*** Opening Data to process ***

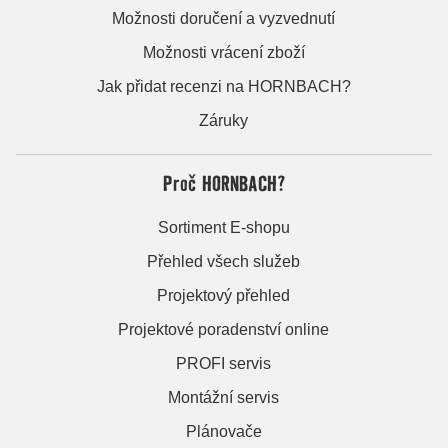
Možnosti doručení a vyzvednutí
Možnosti vrácení zboží
Jak přidat recenzi na HORNBACH?
Záruky
Proč HORNBACH?
Sortiment E-shopu
Přehled všech služeb
Projektový přehled
Projektové poradenství online
PROFI servis
Montážní servis
Plánovače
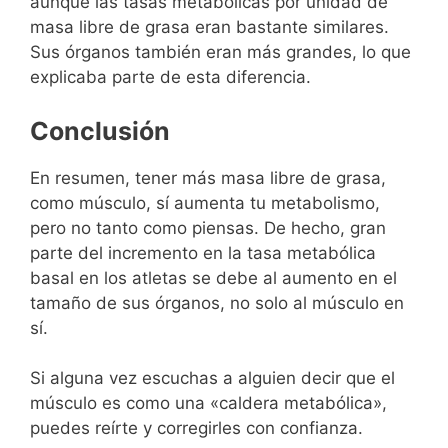
aunque las tasas metabólicas por unidad de
masa libre de grasa eran bastante similares.
Sus órganos también eran más grandes, lo que
explicaba parte de esta diferencia.
Conclusión
En resumen, tener más masa libre de grasa,
como músculo, sí aumenta tu metabolismo,
pero no tanto como piensas. De hecho, gran
parte del incremento en la tasa metabólica
basal en los atletas se debe al aumento en el
tamaño de sus órganos, no solo al músculo en
sí.
Si alguna vez escuchas a alguien decir que el
músculo es como una «caldera metabólica»,
puedes reírte y corregirles con confianza.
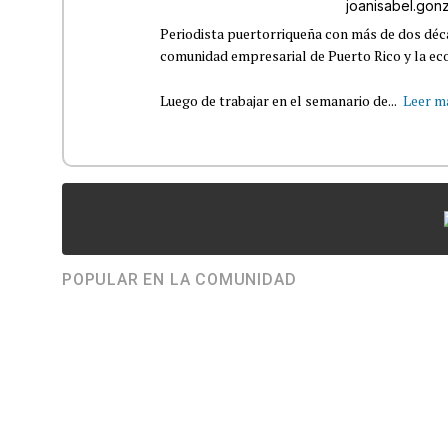
joanisabel.go
Periodista puertorriqueña con más de dos déca
comunidad empresarial de Puerto Rico y la eco
Luego de trabajar en el semanario de...
Leer m
POPULAR EN LA COMUNIDAD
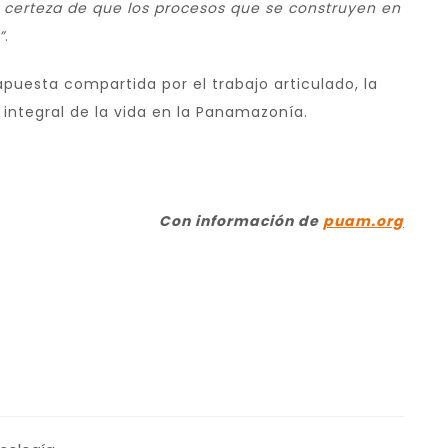
la certeza de que los procesos que se construyen en
”
.
puesta compartida por el trabajo articulado, la
 integral de la vida en la Panamazonía.
Con información de
puam.org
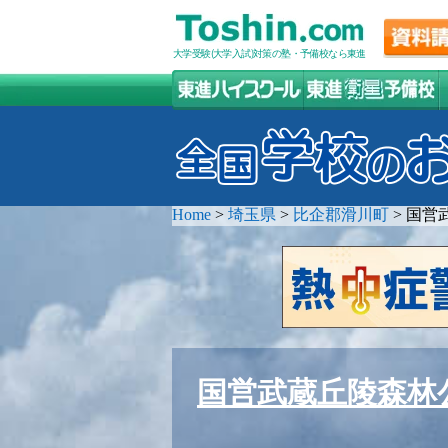
大学受験(大学入試)対策の塾・予備校なら東進
Home
>
埼玉県
>
比企郡滑川町
>
国営
国営武蔵丘陵森林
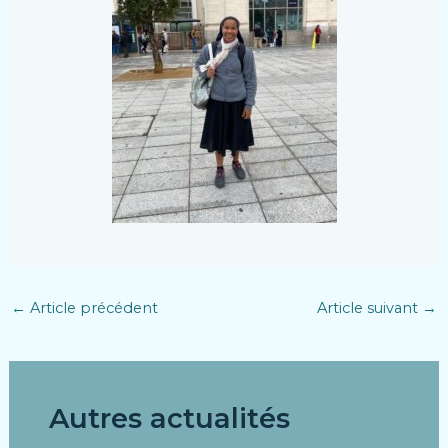
←
Article précédent
Article suivant
→
Autres actualités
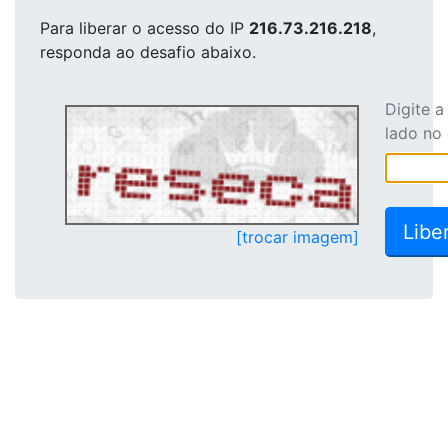
Para liberar o acesso
do IP
216.73.216.218
,
responda ao desafio abaixo.
Digite 
lado no
[trocar imagem]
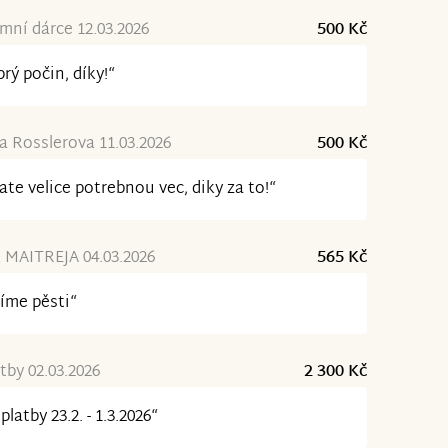
ní dárce 12.03.2026
500 Kč
rý počin, díky!“
 Rosslerova 11.03.2026
500 Kč
ate velice potrebnou vec, diky za to!“
 MAITREJA 04.03.2026
565 Kč
íme pěsti“
tby 02.03.2026
2 300 Kč
platby 23.2. - 1.3.2026“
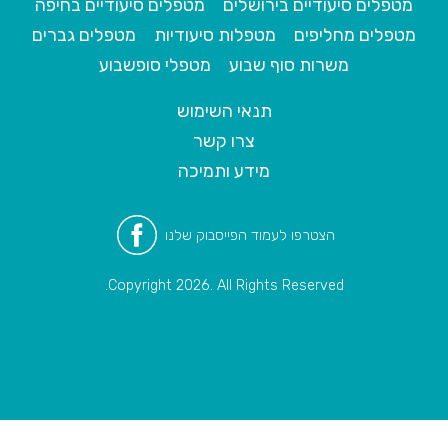
מטפלים סיעודיים בירושלים
מטפלים סיעודיים בחיפה
מטפלים מחליפים
מטפלות סיעודיות
מטפלים גברים
משרות סוף שבוע
מטפלי סופשבוע
תנאי השימוש
צרו קשר
מידע ותמיכה
הצטרפו לעמוד הפייסבוק שלנו
Copyright 2026. All Rights Reserved.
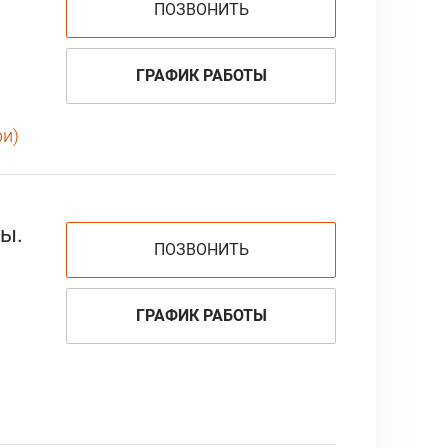
ПОЗВОНИТЬ
ГРАФИК РАБОТЫ
ри)
ы.
ПОЗВОНИТЬ
ГРАФИК РАБОТЫ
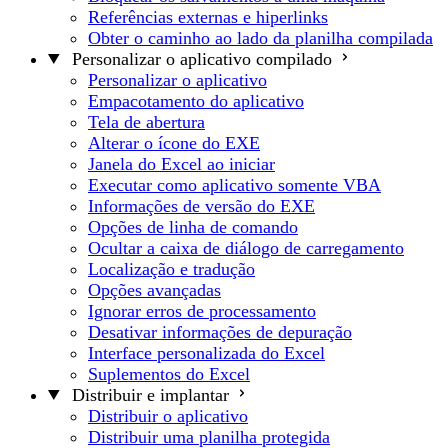
Referências externas e hiperlinks
Obter o caminho ao lado da planilha compilada
Personalizar o aplicativo compilado
Personalizar o aplicativo
Empacotamento do aplicativo
Tela de abertura
Alterar o ícone do EXE
Janela do Excel ao iniciar
Executar como aplicativo somente VBA
Informações de versão do EXE
Opções de linha de comando
Ocultar a caixa de diálogo de carregamento
Localização e tradução
Opções avançadas
Ignorar erros de processamento
Desativar informações de depuração
Interface personalizada do Excel
Suplementos do Excel
Distribuir e implantar
Distribuir o aplicativo
Distribuir uma planilha protegida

*** Closing Data to process ***

# Task prompt
The reply must hold each line of the records verbatim and no pictures.

# Response to this task
Možnosti doručení a vyzvednutí
Možnosti vrácení zboží
Jak přidat recenzi na HORNBACH?
Záruky
Proč HORNBACH?
Sortiment E-shopu
Přehled všech služeb
Projektový přehled
Projektové poradenství online
PROFI servis
Montážní servis
Plánovače
aunque las tasas metabólicas por unidad de
masa libre de grasa eran bastante similares.
Sus órganos también eran más grandes, lo que
explicaba parte de esta diferencia.
Conclusión
En resumen, tener más masa libre de grasa,
como músculo, sí aumenta tu metabolismo,
pero no tanto como piensas. De hecho, gran
parte del incremento en la tasa metabólica
basal en los atletas se debe al aumento en el
tamaño de sus órganos, no solo al músculo en
sí.
Si alguna vez escuchas a alguien decir que el
músculo es como una «caldera metabólica»,
puedes reírte y corregirles con confianza.
joanisabel.go
Periodista puertorriqueña con más de dos déca
comunidad empresarial de Puerto Rico y la eco
Luego de trabajar en el semanario de...
Leer m
POPULAR EN LA COMUNIDAD
la certeza de que los procesos que se construyen en
”
.
puesta compartida por el trabajo articulado, la
 integral de la vida en la Panamazonía.
Con información de
puam.org
大学受験(大学入試)対策の塾・予備校なら東進
Home
>
埼玉県
>
比企郡滑川町
>
国営
国営武蔵丘陵森林
←
Article précédent
Article suivant
→
Autres actualités
Para liberar o acesso
do IP
216.73.216.218
,
responda ao desafio abaixo.
Digite 
lado no
[trocar imagem]
ní dárce 12.03.2026
500 Kč
rý počin, díky!“
 Rosslerova 11.03.2026
500 Kč
ate velice potrebnou vec, diky za to!“
 MAITREJA 04.03.2026
565 Kč
íme pěsti“
tby 02.03.2026
2 300 Kč
platby 23.2. - 1.3.2026“
מטפלים סיעודיים בירושלים
מטפלים סיעודיים בחיפה
מטפלים מחליפים
מטפלות סיעודיות
מטפלים גברים
משרות סוף שבוע
מטפלי סופשבוע
תנאי השימוש
צרו קשר
מידע ותמיכה
הצטרפו לעמוד הפייסבוק שלנו
Copyright 2026. All Rights Reserved.
ПОЗВОНИТЬ
ГРАФИК РАБОТЫ
ри)
ы.
ПОЗВОНИТЬ
ГРАФИК РАБОТЫ
Referências externas e hiperlinks
Obter o caminho ao lado da planilha compilada
Personalizar o aplicativo compilado
Personalizar o aplicativo
Empacotamento do aplicativo
Tela de abertura
Alterar o ícone do EXE
Janela do Excel ao iniciar
Executar como aplicativo somente VBA
Informações de versão do EXE
Opções de linha de comando
Ocultar a caixa de diálogo de carregamento
Localização e tradução
Opções avançadas
Ignorar erros de processamento
Desativar informações de depuração
Interface personalizada do Excel
Suplementos do Excel
Distribuir e implantar
Distribuir o aplicativo
Distribuir uma planilha protegida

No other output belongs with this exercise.